Shanghai’s Free Exchange Zone: an opportunity for foreign investors
By Alice Kantor
Free storage, free currency trade and flexible interest rates: many a businessman is considering the commercial perks of the Shanghai Free Exchange Zone.
The
Chinese government announced on Sep 27th the opening of a zone of
free trade in the autonomous region of Shanghai. The zone, a total of 92,000 square
feet, encompasses three areas: a part of Shanghai’s financial district, Pudong,
a coast on the region’s North border and Yangshan port, by the East Sea.
A trade haven
The
first goal of the zone is to attract commercial exchanges: goods are stored temporarily
until sold on the Asian market.
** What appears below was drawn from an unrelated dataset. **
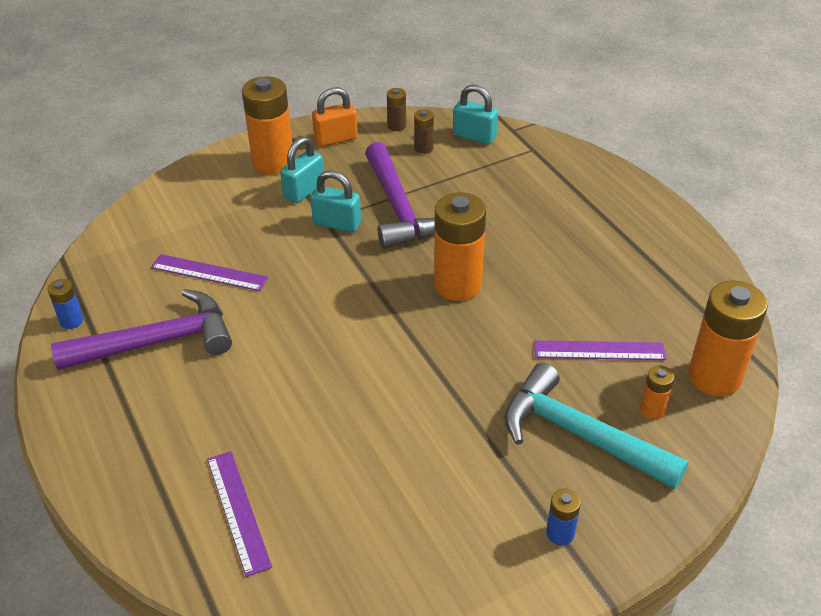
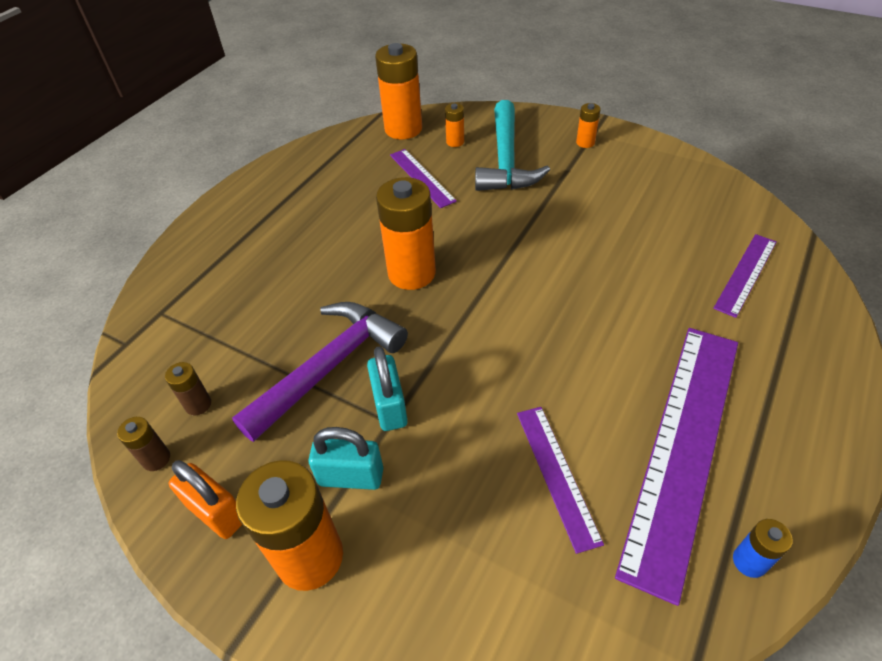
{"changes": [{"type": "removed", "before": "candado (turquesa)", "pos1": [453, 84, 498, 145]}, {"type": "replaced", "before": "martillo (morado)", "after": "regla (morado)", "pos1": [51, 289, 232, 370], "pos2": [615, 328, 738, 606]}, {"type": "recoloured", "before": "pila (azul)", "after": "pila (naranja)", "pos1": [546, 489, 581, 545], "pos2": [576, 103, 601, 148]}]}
Foreign businessmen can store and exchange
their products, free of charge and of control, for a specific amount of time. The
areas have been strategically placed on the Northern and the Eastern coastal
borders so as to facilitate import.
A financial haven
Competing with liberal Hong Kong,
a city made by foreign investment, Shanghai is intent on becoming the “golden
financial center” of the region.
The
second goal of the zone is to attract foreign investment: with progressive
liberalization of interest rates and free convertibility of the Yuan, the
country’s currency, Shanghai would become a financial haven for investors and
financial companies.
State-owned
corporations, responsible for 43% of the country’s industrial and business
profit at the end of 2011, according to Xinhua, have been consulted and Chinese
financial regulations have been loosened. Government officials now authorize
foreign capital banks and Chinese offshore operations to occur in the zone, making
investment very convenient for foreign venture capitalists. Citibank, one of
the world’s leading banks, has started setting up a branch there.
An experimental lab
The
free exchange zone has opened on Oct 1st. It will be a three-year
experiment. Introducing economic reforms and liberalization on a small scale
and in a contained zone is quite representative of China’s political doing.
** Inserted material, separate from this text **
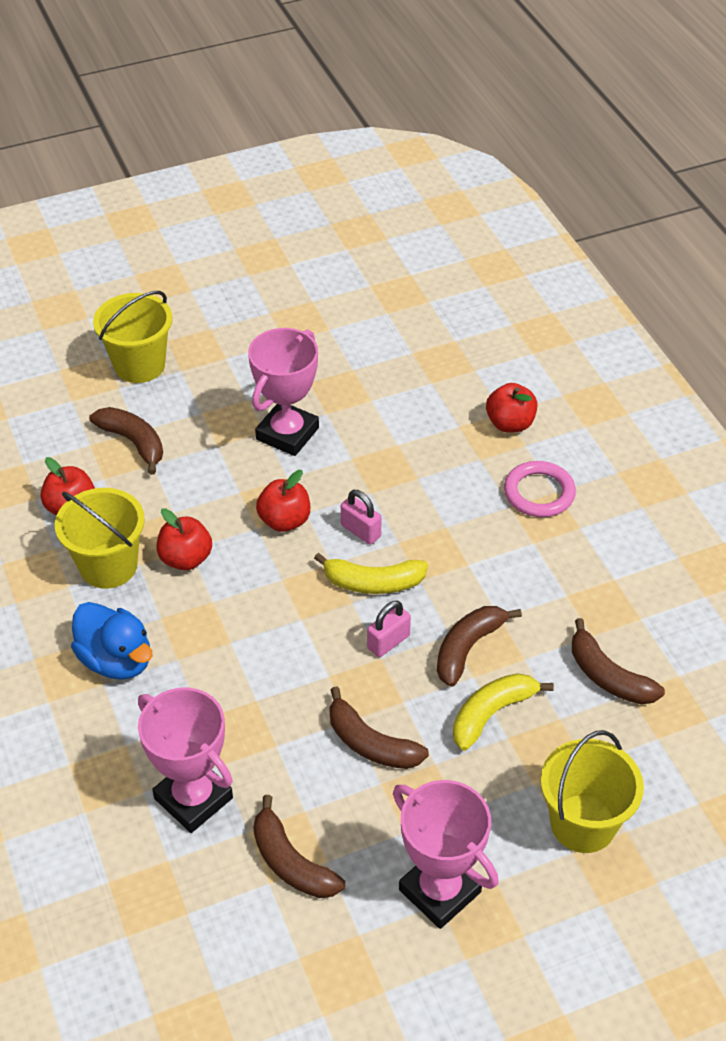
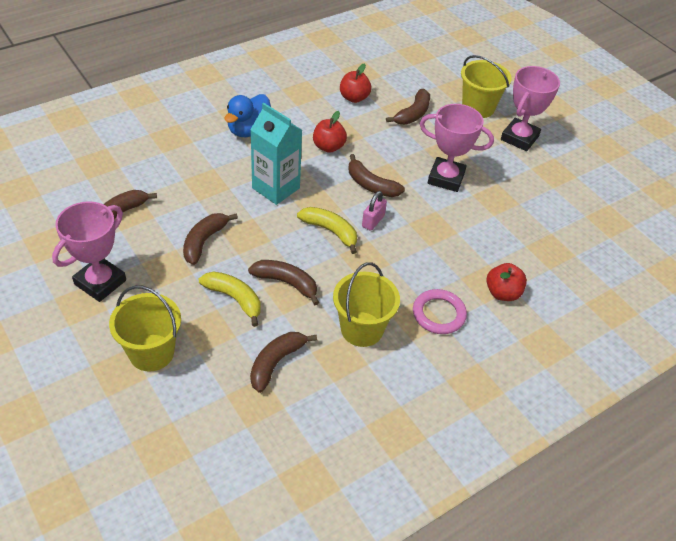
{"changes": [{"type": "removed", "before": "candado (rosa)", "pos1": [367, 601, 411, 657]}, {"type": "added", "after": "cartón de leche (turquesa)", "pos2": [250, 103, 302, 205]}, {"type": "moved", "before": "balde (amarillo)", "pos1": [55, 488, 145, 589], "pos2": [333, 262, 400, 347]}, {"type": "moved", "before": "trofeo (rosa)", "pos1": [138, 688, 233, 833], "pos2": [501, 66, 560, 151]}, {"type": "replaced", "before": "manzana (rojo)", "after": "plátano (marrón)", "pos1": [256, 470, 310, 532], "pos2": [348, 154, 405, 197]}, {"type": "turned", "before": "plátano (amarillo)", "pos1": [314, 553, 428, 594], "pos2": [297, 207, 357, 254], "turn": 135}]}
China had already experienced step-by-step reforms in the “special economic
zone” of Shenzhen in the 1990s. Experimenting this way, the government can contain
any negative effect the zone might have on the country’s economy and eventually
dismantle it, if it does not meet the Party’s expectations.
At
the Third Plenum, on Nov 8th, where future economic directives were
being discussed, Premier Li Keqiang mentioned the Shanghai exchange zone as an
active part of China’s efforts towards “an open market system”, an official communiqué
stated.
How the zone works
The
Shanghai Free Trade Zone takes on a new level of liberalization. It surpasses
the traditional “bonded system”, first implemented in China in 1987. The bonded
system requires that operations in a trade zone be supervised by the customs
service, but postpones payment of duties until after the products have left the
zone.
The
Shanghai system, on the other hand, lifts all authorities’ supervision and
requires no duties whatsoever.
·
A ticket is paid for registration.
· The zone has a free of charge
entrance policy. Operations like storing, processing and assembling goods are free
of charge.
·
To enter Chinese inner territory, a
fee must be paid.
·
Finally, no tax is paid when the
merchandise is carried out.
Political ambitions
It
seems that the launching of the Free Exchange Zone was partly due to Chinese
officials reacting to the advancement of the Trans-Pacific Partnership. The TPP,
launched in 2005, intends on bolstering North American-East Asian trade. In
parallel, the TTIP, the Transatlantic Trade and Investment Partnership, focuses
on exchanges between the US and Europe: neither one of those include China as a
commercial ally.
Excluded
from these agreements, the Chinese government has responded with the creation
of the competitive free exchange zone. The political strategy, announced but not
advertised by Party officials, is to buoy up the trade potential of Pacific
Asia. In that respect, the Shanghai zone should act as a center for Korean, Japanese
and Chinese commercial exchanges.
First investors
For
now, the deal has mostly attracted Western investors, who have availed
themselves of the boon. Whatever the political ambitions are, “the zone seems
like a great opportunity for business”, the CEO of Citibank China, Mr. Au, told
The Economist.
Overall,
some three dozens companies have registered, according to state media, and
international banks are considering opening offices. The Wall Street Journal
estimates that HSBC holdings should be testing the zone soon as well. Yet, the number
of companies registered should rise quickly in the next few months, as
officials clarify the zone’s regulations.